Meczu z Rosją nie będzie! Prezes PZPN uderzył ręką w stół. FIFA bez wyjścia

redakcja naTemat
26 lutego 2022, 09:49 • 1 minuta czytania
Polska nie zagra z Rosją w meczu barażowym o mundial. Jednoznaczny wpis w tej sprawie zamieścił prezes PZPN Cezary Kulesza. Polska federacja piłkarska będzie kontaktować się ze szwedzkim i czeskim odpowiednikiem w celu wypracowania wspólnego stanowiska w stronę FIFA.
Prezes PZPN Cezary Kulesza jasno postawił sprawę. Kadra trenera Czesława Michniewicza nie zagra z Rosją o mundial. Fot. ANDRZEJ IWANCZUK/REPORTER

"Koniec ze słowami, czas na czyny! W związku z eskalacją agresji Federacji Rosyjskiej na Ukrainę, reprezentacja Polski nie zamierza rozegrać barażowego meczu z rep. Rosji. To jedyna słuszna decyzja. Prowadzimy rozmowy z federacjami Szwecji i Czech, aby przedstawić FIFA wspólne stanowisko" – napisał Cezary Kulesza.


To ważna i oczekiwana deklaracja ze strony Polskiego Związku Piłki Nożnej. Warto przypomnieć, że w ostatnich kilkunastu godzinach głos w sprawie agresji Władimira Putina i wojsk rosyjskich na terenie Ukrainy zabrało m.in. dwóch kluczowych piłkarzy polskiej kadry, Robert Lewandowski i Grzegorz Krychowiak. Zawodnicy tymi samymi słowami zadeklarowali potrzebę ustalenia jasnego stanowiska drużyny w sprawie rozegrania barażowego meczu MŚ 2022 przeciwko Rosji.

Wygląda na to, że to ostatecznie przyspieszyło reakcję ze strony PZPN.

Przypomnijmy, że pierwotnie oświadczenie trzech federacji będących w kwartecie bezpośrednio powiązanym z rywalizacją przeciwko Rosji w walce o MŚ 2022, było mocno niefortunne.
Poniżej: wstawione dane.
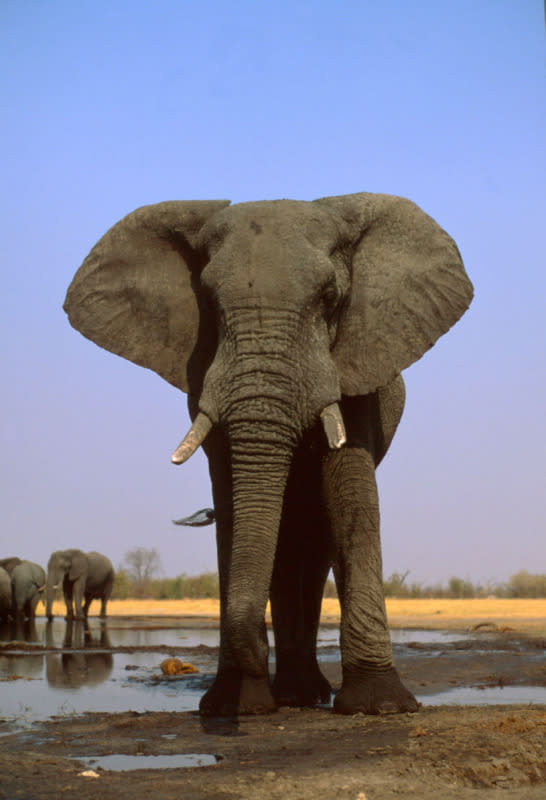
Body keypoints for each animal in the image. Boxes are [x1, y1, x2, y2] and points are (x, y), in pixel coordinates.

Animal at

Spotkało się z ogromną krytyką ze strony zarówno kibiców, jak i dziennikarzy i ekspertów.

W przypadku sobotniego stanowiska prezesa PZPN przemyślano przede wszystkim nie sam fakt miejsca rozgrywania meczu barażowego, a to, z reprezentacją jakiego kraju (tj. agresora na teren Ukrainy) Biało-Czerwonym przyszłoby się zmierzyć.
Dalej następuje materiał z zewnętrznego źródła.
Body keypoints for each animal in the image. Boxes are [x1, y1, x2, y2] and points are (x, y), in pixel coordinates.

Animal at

Teraz pozostaje oczekiwać wspólnego stanowiska ze strony federacji: polskiej, szwedzkiej oraz czeskiej - które zostanie przedłożone do FIFA. Reakcja międzynarodowej federacji powinna być jednoznaczna, na korzyść bezpieczeństwa i pokoju na świecie.
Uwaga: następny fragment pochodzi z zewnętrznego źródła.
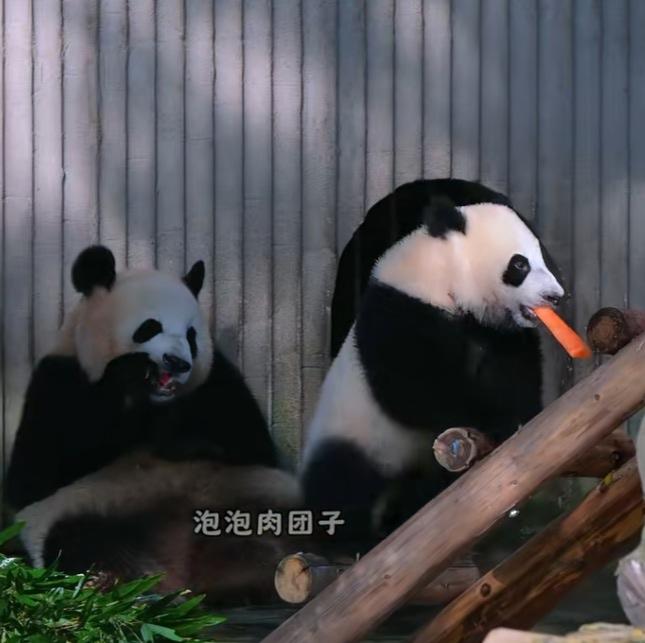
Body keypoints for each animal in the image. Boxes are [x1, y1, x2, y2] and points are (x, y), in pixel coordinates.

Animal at [5, 245, 301, 605]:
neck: (150, 402)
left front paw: (184, 439)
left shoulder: (218, 382)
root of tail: (187, 571)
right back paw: (118, 581)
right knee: (79, 540)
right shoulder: (57, 380)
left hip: (262, 497)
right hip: (84, 513)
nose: (177, 363)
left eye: (191, 336)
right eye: (149, 327)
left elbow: (252, 446)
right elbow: (33, 478)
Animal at [302, 179, 565, 549]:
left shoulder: (495, 332)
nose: (554, 296)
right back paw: (352, 541)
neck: (447, 278)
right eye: (520, 265)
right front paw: (492, 420)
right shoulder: (402, 310)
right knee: (342, 481)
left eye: (542, 257)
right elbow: (414, 387)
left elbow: (515, 374)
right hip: (355, 432)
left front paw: (520, 419)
Światowy SPORT z udziałem reprezentacji Rosji w czasie wojny, wygląda jak pokaz kolekcji mody uśmiechającej się do zbombardowanej ulicy zalanej krwią. Putin wydaje rozkaz zabijania, a w tym czasie sport niszczą władcy mitologii kompromitacji. MKOL, FIFA, UEFA i inni, nawet federacja szachowa - muszą odpowiedzieć na pytanie: Czy są organizacjami bandyckimi czy sportowymi? Reprezentacja Rosji powinna zostać wykluczona NATYCHMIAST ze świata sportu! Sportowcy rosyjscy  i kibice niech mają pretensję do Putina. Władze Formuły 1, największego komercyjnego show odwołały natychmiast wrześniowe GP Rosji! Pozostali czekając - nieodwracalnie niszczą legendę, czasami swoją, najczęściej innych. To działacze, którzy nie mają szacunku dla samych siebie, dla kibiców, dla życia. Niszczą piękne wspomnienia. Piłkarze reprezentacji Polski podjęli ważną decyzję, że nie zagrają meczu z Rosją. „W życiu są ważniejsze sprawy niż piłka nożna” - napisali w oświadczeniu. Zachowali się odpowiedzialnie jak prawdziwi mistrzowie! #nigdywięcejwojny #UkrainaTomasz Ziółkowskidziennikarz, producent, dyplomowany trener

Pytaniem bez odpowiedzi pozostaje kwestia rozstrzygnięcia rywalizacji w tym kwartecie o jedno miejsce na mundialu w Katarze. W przypadku decyzji o wykreśleniu rosyjskiej reprezentacji ze struktur FIFA, Biało-Czerwoni otrzymaliby prawdopodobnie walkower na korzyść. Wówczas Polacy zagraliby na Stadionie Śląskim spotkanie finałowe ze zwycięzcą rywalizacji półfinałowej Szwecji z Czechami.